If there are any specifics we can glean about the 22-year-old’s improvement, it is here. Until the beginning of this season, her backhand was, more or less, a neutral shot. The Backhand Potency (BHP) stat measures how often a shot ends the point for or against the player, as well as how often it sets up a point-ending shot shortly thereafter. In 2024, Qinwen’s backhand has been five times more effective that it was before:
Time Span BHP/100 Negative Matches 2021-23 1.2 13 of 32 2024 6.3 6 of 34
In the past, the Zheng backhand cost her points–that is, it rated a negative BHP–nearly half the time, in 13 of 32 charted matches. This year, it has rarely done so. While BHP per 100 backhands (BHP/100) can’t be directly converted to a number of points per match, it’s safe to estimate that her backhand is now worth at least two or three points per match that she wasn’t winning before.
A few points per contest are enough to separate a good player from a great one. The backhand alone accounts for a big chunk of the gap between early Qinwen and the current unbeatable model.
We can even see the connection between BHP and return points won. This year, Zheng has gotten more returns in play: about one percentage point more, despite the fact that she has played Sabalenka so many times. Often, pros increase that metric by playing more conservatively. They send more balls back but do so weakly, losing most of those points. The Chinese woman, on the other hand, has also improved her win rate when she puts the return in play. That number–at least in the sample of charted matches–has risen from 53.8% to 56.8%.
Return stats aren’t all about the backhand, but when someone has as dangerous of a forehand as Zheng does, opponents make the return as much about the backhand as they can. No longer anything resembling a servebot, Qinwen threatens in more and more return games. Last year, she earned a break point in 43% of (charted) return games; this year, she is up to 49%.
Up and to the right
At the risk of repeating myself: Every trendline for the 22-year-old is headed in the right direction.
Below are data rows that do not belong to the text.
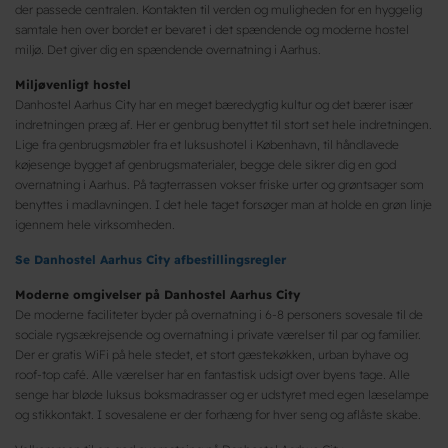
der passede centralen. Kontakten til verden og muligheden for en hyggelig
samtale hen over bordet er bevaret i det spændende og moderne hostel
miljø. Det giver dig en spændende overnatning i Aarhus.
Miljøvenligt hostel
Danhostel Aarhus City har en meget bæredygtig kultur og det bærer især
indretningen præg af. Her er genbrug benyttet til stort set hele indretningen.
Lige fra genbrugsmøbler fra et luksushotel i København, til håndlavede
køjesenge bygget af genbrugsmaterialer, begge dele sikrer dig en god
overnatning i Aarhus. På tagterrassen vokser friske urter og grøntsager som
benyttes i madlavningen. I det hele taget forsøger man at holde en grøn linje
igennem hele virksomheden.
Se
Danhostel Aarhus City afbestillingsregler
Moderne omgivelser på Danhostel Aarhus City
De moderne faciliteter byder på overnatning i 6-8 personers sovesale til de
sociale rygsækrejsende og overnatning i private værelser til par og familier.
Der er gratis WiFi på hele stedet, et stort gæstekøkken, urban byhave og
roof-top café. Alle værelser har en fantastisk udsigt over byens tage. Alle
senge har bløde luksus boksmadrasser og er udstyret med egen læselampe
og stikkontakt. I sovesalene er der forhæng for hver seng og aflåste skabe.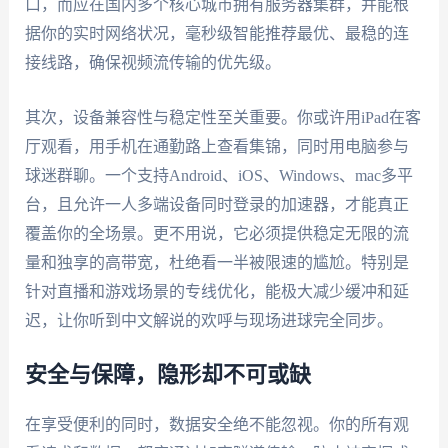
口，而应在国内多个核心城市拥有服务器集群，并能根
据你的实时网络状况，毫秒级智能推荐最优、最稳的连
接线路，确保视频流传输的优先级。
其次，设备兼容性与稳定性至关重要。你或许用iPad在客
厅观看，用手机在通勤路上查看集锦，同时用电脑参与
球迷群聊。一个支持Android、iOS、Windows、mac多平
台，且允许一人多端设备同时登录的加速器，才能真正
覆盖你的全场景。更不用说，它必须提供稳定无限的流
量和独享的高带宽，杜绝看一半被限速的尴尬。特别是
针对直播和游戏场景的专线优化，能极大减少缓冲和延
迟，让你听到中文解说的欢呼与现场进球完全同步。
安全与保障，隐形却不可或缺
在享受便利的同时，数据安全绝不能忽视。你的所有观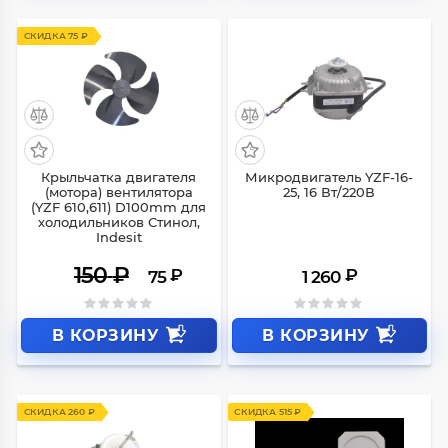
СКИДКА 75 ₽
Крыльчатка двигателя
Микродвигатель YZF-16-
(мотора) вентилятора
25, 16 Вт/220В
(YZF 610,611) D100mm для
холодильников Стинол,
Indesit
150
₽
₽
₽
75
1 260
В КОРЗИНУ
В КОРЗИНУ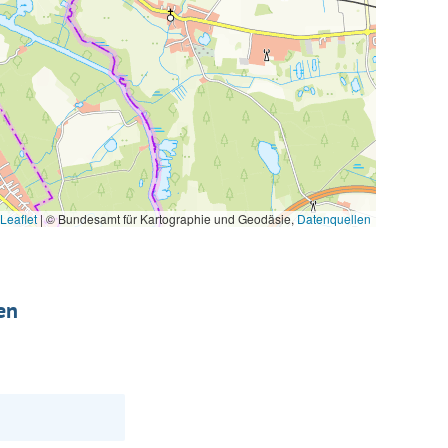
Leaflet
|
© Bundesamt für Kartographie und Geodäsie,
Datenquellen
en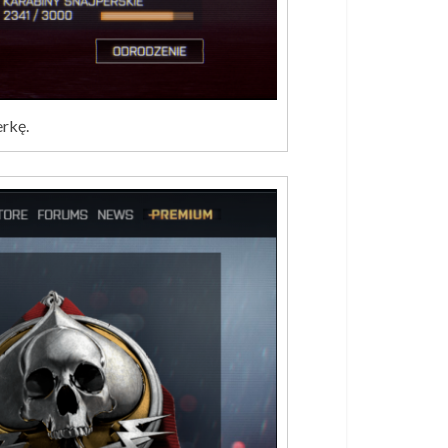
erkę.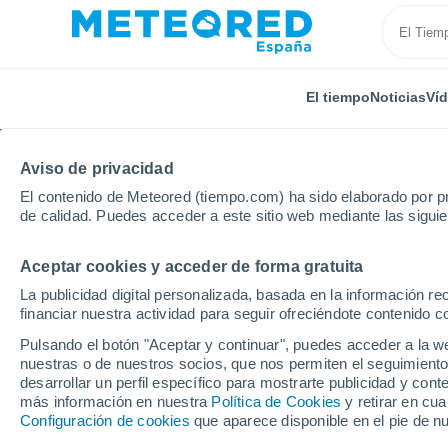
El tiempo
Noticias
Ví
Aviso de privacidad
El contenido de Meteored (tiempo.com) ha sido elaborado por pr
de calidad. Puedes acceder a este sitio web mediante las sigui
Aceptar cookies y acceder de forma gratuita
Inicio
Bélgica
Región de Bruselas Capital
Sint-Gi
La publicidad digital personalizada, basada en la información r
financiar nuestra actividad para seguir ofreciéndote contenido c
El Tiempo en Sint-Gilli
Pulsando el botón "Aceptar y continuar", puedes acceder a la w
nuestras o de nuestros socios, que nos permiten el seguimiento
22:12
Viernes
desarrollar un perfil específico para mostrarte publicidad y co
más información en nuestra
Política de Cookies
y retirar en cu
Configuración de cookies
que aparece disponible en el pie de n
Cielo despejado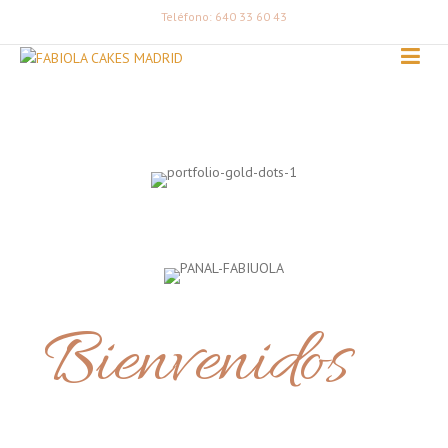
Teléfono: 640 33 60 43
Bienvenidos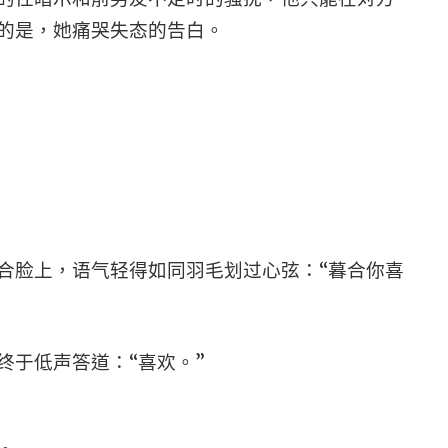
的是，她痛哭失态的告白。
合脸上，语气轻得如同羽毛划过心弦：“暮合你喜
终于低声答道：“喜欢。”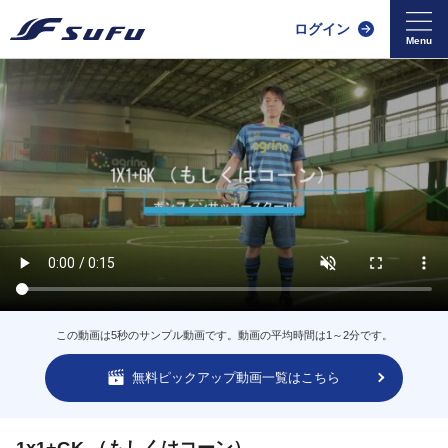
ログイン
この動画は5秒のサンプル動画です。動画の平均時間は1～2分です。
無料ピックアップ動画一覧はこちら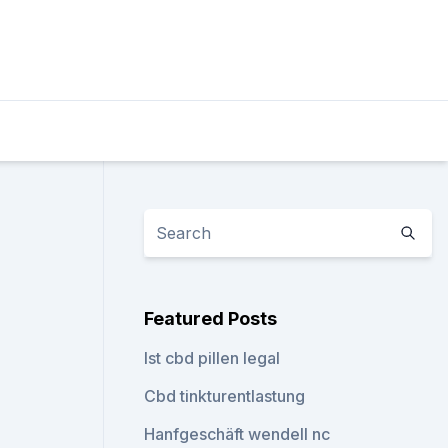
Featured Posts
Ist cbd pillen legal
Cbd tinkturentlastung
Hanfgeschäft wendell nc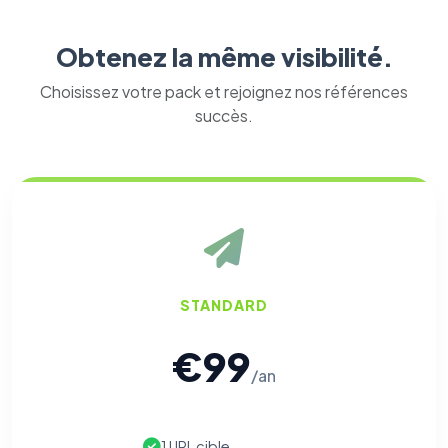
Obtenez la même visibilité.
Choisissez votre pack et rejoignez nos références
succès.
STANDARD
€99
/an
1 URL cible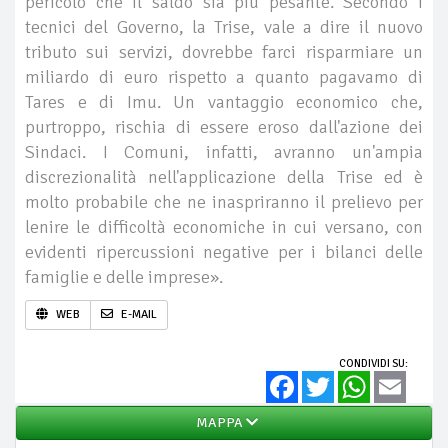
pericolo che il saldo sia più pesante. Secondo i
tecnici del Governo, la Trise, vale a dire il nuovo
tributo sui servizi, dovrebbe farci risparmiare un
miliardo di euro rispetto a quanto pagavamo di
Tares e di Imu. Un vantaggio economico che,
purtroppo, rischia di essere eroso dall'azione dei
Sindaci. I Comuni, infatti, avranno un'ampia
discrezionalità nell'applicazione della Trise ed è
molto probabile che ne inaspriranno il prelievo per
lenire le difficoltà economiche in cui versano, con
evidenti ripercussioni negative per i bilanci delle
famiglie e delle imprese».
WEB
E-MAIL
CONDIVIDI SU:
Facebook
Twitter
WhatsApp
Email
MAPPA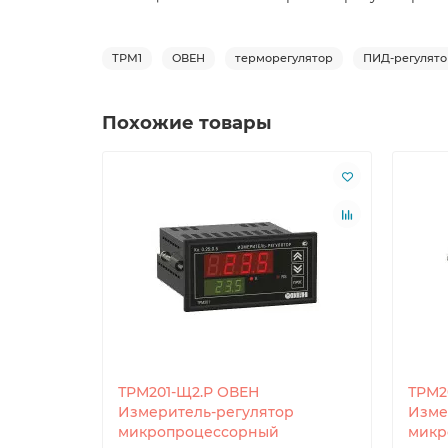
ТРМ1
ОВЕН
терморегулятор
ПИД-регулято
Похожие товары
ТРМ201-Щ2.Р ОВЕН
ТРМ2
Измеритель-регулятор
Изме
микропроцессорный
микр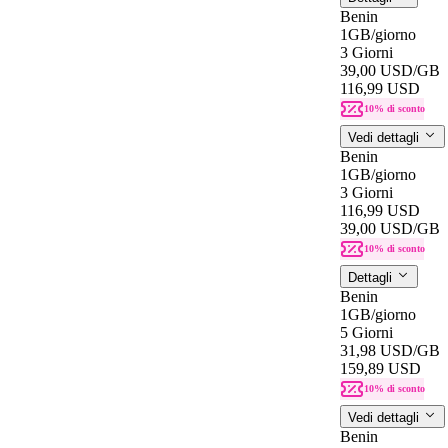
Benin
1GB
/giorno
3 Giorni
39,00 USD
/GB
116,99 USD
10% di sconto
Vedi dettagli
Benin
1GB
/giorno
3 Giorni
116,99 USD
39,00 USD
/GB
10% di sconto
Dettagli
Benin
1GB
/giorno
5 Giorni
31,98 USD
/GB
159,89 USD
10% di sconto
Vedi dettagli
Benin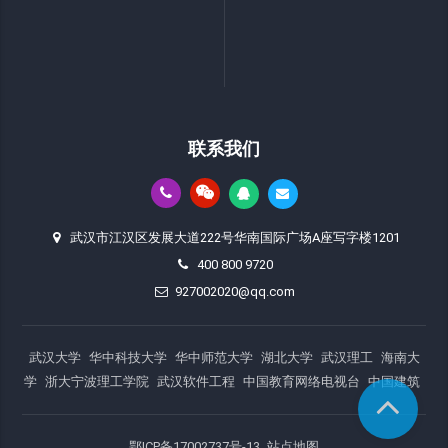
联系我们
武汉市江汉区发展大道222号华南国际广场A座写字楼1201
400 800 9720
927002020@qq.com
武汉大学
华中科技大学
华中师范大学
湖北大学
武汉理工
海南大
学
浙大宁波理工学院
武汉软件工程
中国教育网络电视台
中国建筑
鄂ICP备17002737号-13
站点地图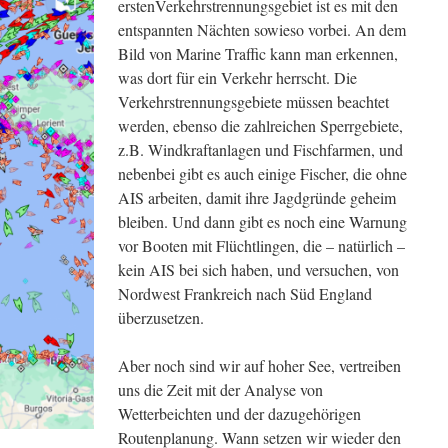
erstenVerkehrstrennungsgebiet ist es mit den
entspannten Nächten sowieso vorbei. An dem
Bild von Marine Traffic kann man erkennen,
was dort für ein Verkehr herrscht. Die
Verkehrstrennungsgebiete müssen beachtet
werden, ebenso die zahlreichen Sperrgebiete,
z.B. Windkraftanlagen und Fischfarmen, und
nebenbei gibt es auch einige Fischer, die ohne
AIS arbeiten, damit ihre Jagdgründe geheim
bleiben. Und dann gibt es noch eine Warnung
vor Booten mit Flüchtlingen, die – natürlich –
kein AIS bei sich haben, und versuchen, von
Nordwest Frankreich nach Süd England
überzusetzen.
Aber noch sind wir auf hoher See, vertreiben
uns die Zeit mit der Analyse von
Wetterbeichten und der dazugehörigen
Routenplanung. Wann setzen wir wieder den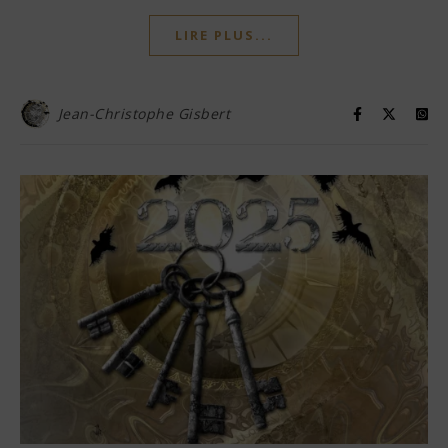
LIRE PLUS...
Jean-Christophe Gisbert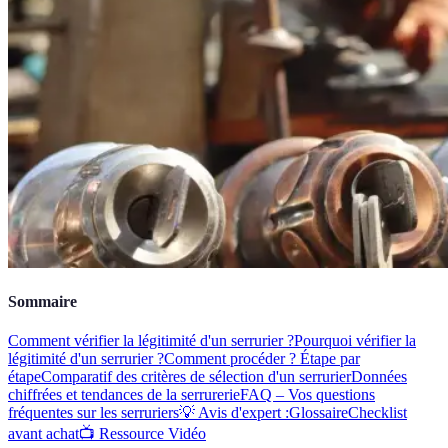
Sommaire
Comment vérifier la légitimité d'un serrurier ?
Pourquoi vérifier la
légitimité d'un serrurier ?
Comment procéder ? Étape par
étape
Comparatif des critères de sélection d'un serrurier
Données
chiffrées et tendances de la serrurerie
FAQ – Vos questions
fréquentes sur les serruriers
💡 Avis d'expert :
Glossaire
Checklist
avant achat
📺 Ressource Vidéo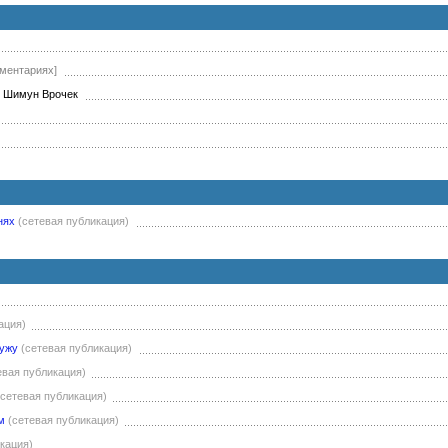
мментариях]
: Шимун Врочек
нях
(сетевая публикация)
ация)
ружу
(сетевая публикация)
евая публикация)
(сетевая публикация)
м
(сетевая публикация)
кация)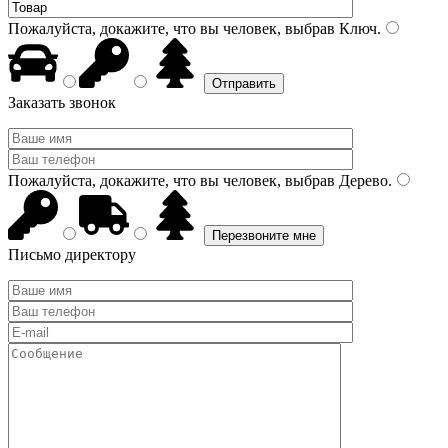
Пожалуйста, докажите, что вы человек, выбрав
Ключ
.
Заказать звонок
Пожалуйста, докажите, что вы человек, выбрав
Дерево
.
Письмо директору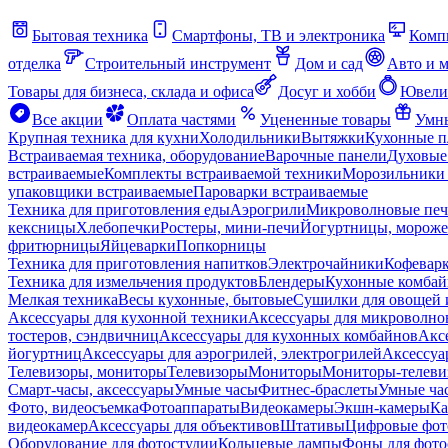
Бытовая техника
Смартфоны, ТВ и электроника
Комп
отделка
Строительный инструмент
Дом и сад
Авто и 
Товары для бизнеса, склада и офиса
Досуг и хобби
Ювели
Все акции
Оплата частями
Уцененные товары
Умны
Крупная техника для кухни
Холодильники
Вытяжки
Кухонные 
Встраиваемая техника, оборудование
Варочные панели
Духовые
встраиваемые
Комплекты встраиваемой техники
Морозильники 
упаковщики встраиваемые
Пароварки встраиваемые
Техника для приготовления еды
Аэрогрили
Микроволновые пе
кексницы
Хлебопечки
Ростеры, мини-печи
Йогуртницы, морож
фритюрницы
Яйцеварки
Попкорницы
Техника для приготовления напитков
Электрочайники
Кофевар
Техника для измельчения продуктов
Блендеры
Кухонные комбай
Мелкая техника
Весы кухонные, бытовые
Сушилки для овощей 
Аксессуары для кухонной техники
Аксессуары для микроволно
тостеров, сэндвичниц
Аксессуары для кухонных комбайнов
Акс
йогуртниц
Аксессуары для аэрогрилей, электрогрилей
Аксессуа
Телевизоры, мониторы
Телевизоры
Мониторы
Мониторы-телеви
Смарт-часы, аксессуары
Умные часы
Фитнес-браслеты
Умные ча
Фото, видеосъемка
Фотоаппараты
Видеокамеры
Экшн-камеры
Ка
видеокамер
Аксессуары для объективов
Штативы
Цифровые фот
Оборудование для фотостудии
Кольцевые лампы
Фоны для фото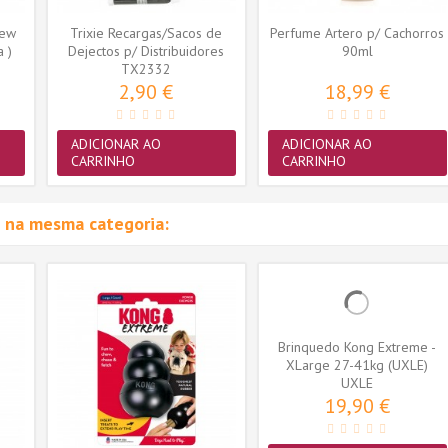
New
Trixie Recargas/Sacos de
Perfume Artero p/ Cachorros
a )
Dejectos p/ Distribuidores
90ml
(TX2332)
TX2332
2,90 €
18,99 €
ADICIONAR AO
ADICIONAR AO
CARRINHO
CARRINHO
 na mesma categoria:
Brinquedo Kong Extreme -
XLarge 27-41kg (UXLE)
UXLE
19,90 €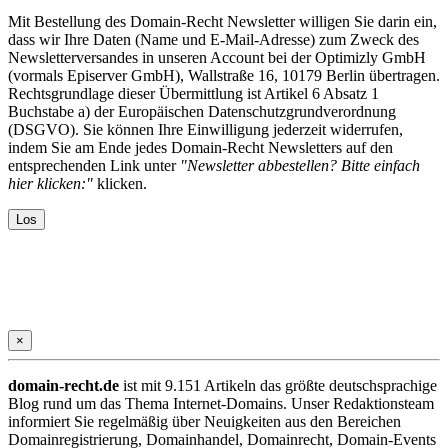
Mit Bestellung des Domain-Recht Newsletter willigen Sie darin ein,
dass wir Ihre Daten (Name und E-Mail-Adresse) zum Zweck des
Newsletterversandes in unseren Account bei der Optimizly GmbH
(vormals Episerver GmbH), Wallstraße 16, 10179 Berlin übertragen.
Rechtsgrundlage dieser Übermittlung ist Artikel 6 Absatz 1
Buchstabe a) der Europäischen Datenschutzgrundverordnung
(DSGVO). Sie können Ihre Einwilligung jederzeit widerrufen,
indem Sie am Ende jedes Domain-Recht Newsletters auf den
entsprechenden Link unter
"Newsletter abbestellen? Bitte einfach
hier klicken:"
klicken.
×
domain-recht.de
ist mit 9.151 Artikeln das größte deutschsprachige
Blog rund um das Thema Internet-Domains. Unser Redaktionsteam
informiert Sie regelmäßig über Neuigkeiten aus den Bereichen
Domainregistrierung, Domainhandel, Domainrecht, Domain-Events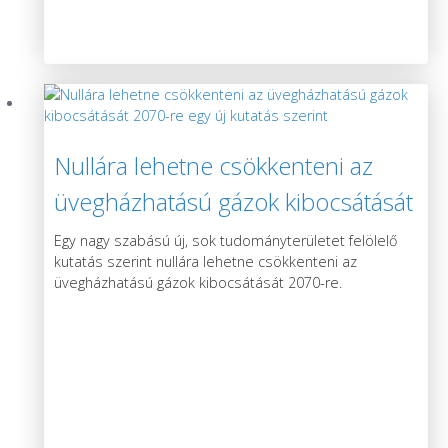
Nullára lehetne csökkenteni az
üvegházhatású gázok kibocsátását
2070-re egy új kutatás szerint
Egy nagy szabású új, sok tudományterületet felölelő
kutatás szerint nullára lehetne csökkenteni az
üvegházhatású gázok kibocsátását 2070-re.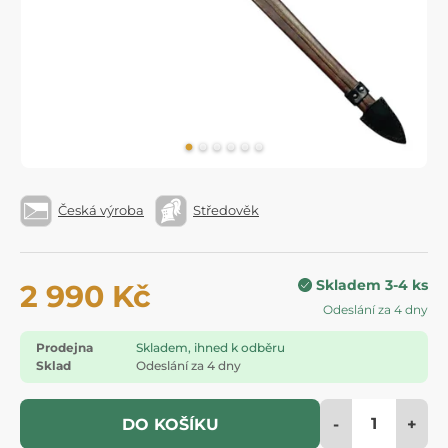
Česká výroba
Středověk
Skladem 3-4 ks
2 990 Kč
Odeslání za 4 dny
Prodejna
Skladem, ihned k odběru
Sklad
Odeslání za 4 dny
-
+
DO KOŠÍKU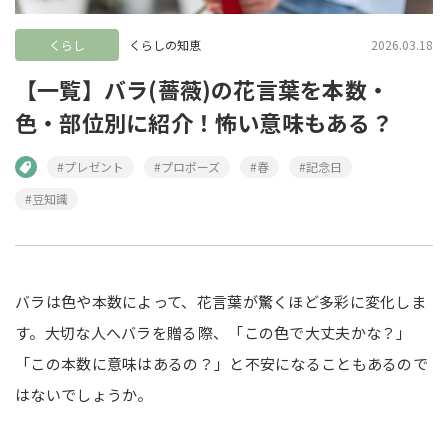
くらし
くらしの知恵
2026.03.18
【一覧】バラ(薔薇)の花言葉を本数・
色・部位別に紹介！怖い意味もある？
#プレゼント
#プロポーズ
#春
#記念日
#豆知識
バラは色や本数によって、花言葉が驚くほど多彩に変化しま
す。大切な人へバラを贈る際、「この色で大丈夫かな？」
「この本数に意味はあるの？」と不安になることもあるので
はないでしょうか。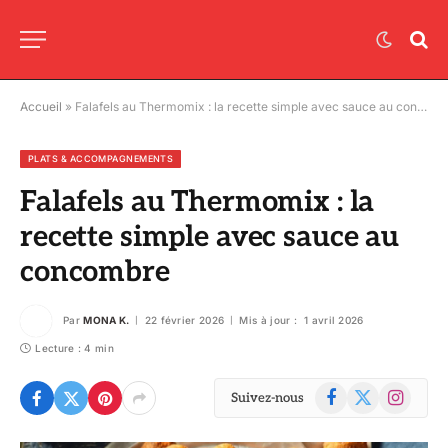
Accueil
»
Falafels au Thermomix : la recette simple avec sauce au concombre
PLATS & ACCOMPAGNEMENTS
Falafels au Thermomix : la
recette simple avec sauce au
concombre
Par
MONA K.
22 février 2026
Mis à jour :
1 avril 2026
Lecture : 4 min
Facebook
X
Instagram
Suivez-nous
(Twitter)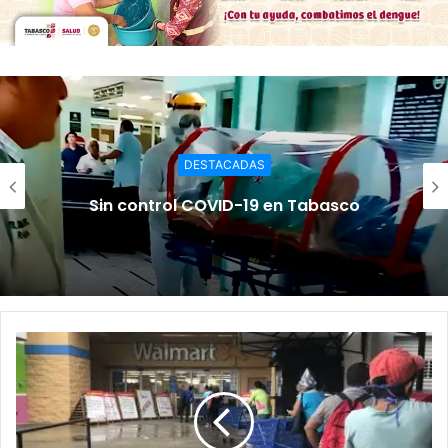
DESTACADAS
Sin control COVID-19 en Tabasco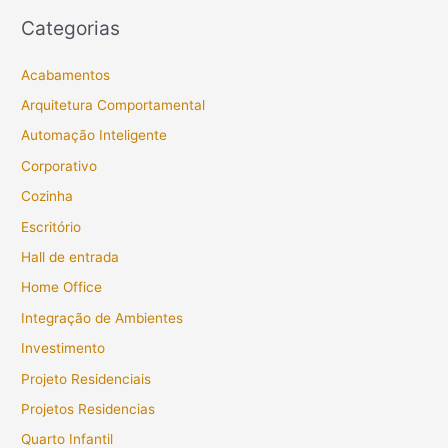
Categorias
Acabamentos
Arquitetura Comportamental
Automação Inteligente
Corporativo
Cozinha
Escritório
Hall de entrada
Home Office
Integração de Ambientes
Investimento
Projeto Residenciais
Projetos Residencias
Quarto Infantil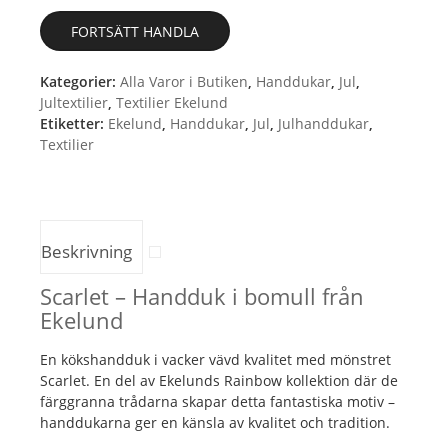
FORTSÄTT HANDLA
Kategorier:
Alla Varor i Butiken
,
Handdukar
,
Jul
,
Jultextilier
,
Textilier Ekelund
Etiketter:
Ekelund
,
Handdukar
,
Jul
,
Julhanddukar
,
Textilier
Beskrivning
Scarlet – Handduk i bomull från
Ekelund
En kökshandduk i vacker vävd kvalitet med mönstret
Scarlet. En del av Ekelunds Rainbow kollektion där de
färggranna trådarna skapar detta fantastiska motiv –
handdukarna ger en känsla av kvalitet och tradition.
Zheng has never beaten Sabalenka, but after losing 6-1, 6-2 at the US Open, she pushed the Belarusian to three tough sets in Wuhan. She had lost five straight to Swiatek, then straight-setted her on the Parisian clay at the Olympics. Last fall, Qinwen salvaged just three games against Elena Rybakina in Beijing. This week she beat her. Zheng needed three sets to get past Jasmine Paolini last month; yesterday she allowed the Italian a measly 37 points.
The only player left in the Riyadh field that the Chinese woman hasn’t defeated is Coco Gauff. They’ve met just once, in Rome this season. Zheng won just 44% of points that day, landing an abysmal 41% of first serves. Should the pair meet to decide the season-ending championship, Gauff may still have enough of an edge to come out on top. But if we’ve learned anything from Qinwen’s four-month surge, it’s that she’s going to play a whole lot better this time.